= TEXT BLOCK =

Pampas Grass Care – How To Grow Pampas Grass
By: Nikki Tilley, Author of The Bulb-o-licious Garden
Most people are familiar with the large clumps of lush, grass-like foliage and creamy white feathery plumes of pampas grass (though pink varieties are available too). Pampas grass (Cortaderia) is an attractive ornamental grass that is popular in many landscapes. While they’re extremely easy to grow, however, it’s important to know what you’re getting into before planting pampas grass around the home. Don’t be so quick to plant it simply because it looks good. It’s actually a very fast grower and can become quite large, anywhere from 5 and 10 feet (1.5-3 m.) high and wide, and even invasive.
How to Grow Pampas Grass
Before growing pampas grass, be sure to put it somewhere in the landscape where it has plenty of room to grow, especially when planting more than one. When mass planting pampas grass, you’ll have to space them about 6 to 8 feet (2 m.) apart.
Pampas grass enjoys areas with full sun but will tolerate partial shade. It also tolerates a wide range of soil types but prefers moist, well-draining soil. Another plus side to growing pampas grass is its tolerance of drought, wind, and salt sprays—which is why you commonly see the plant along coastal regions.
The grass is hardy in USDA zones 7 through 11, but in well protected areas, it can even be grown in Zone 6. It’s not suited for cold regions unless grown in pots and brought indoors over winter and replanted outdoors in spring. Due to its large size, however, this isn’t really practical.

= AIM =
Summarize the pampas grass text in two sentences.

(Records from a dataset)

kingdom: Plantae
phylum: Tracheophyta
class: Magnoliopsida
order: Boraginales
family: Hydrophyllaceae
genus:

= ANSWER FOR THE TASK =
Pampas grass is an easy-to-grow ornamental grass with feathery plumes, but it grows fast, can reach 5 to 10 feet high and wide, and can become invasive. It needs plenty of room (about 6 to 8 feet between plants when mass planted), prefers full sun and moist, well-draining soil, tolerates drought, wind, and salt spray, and is hardy in USDA zones 7 through 11.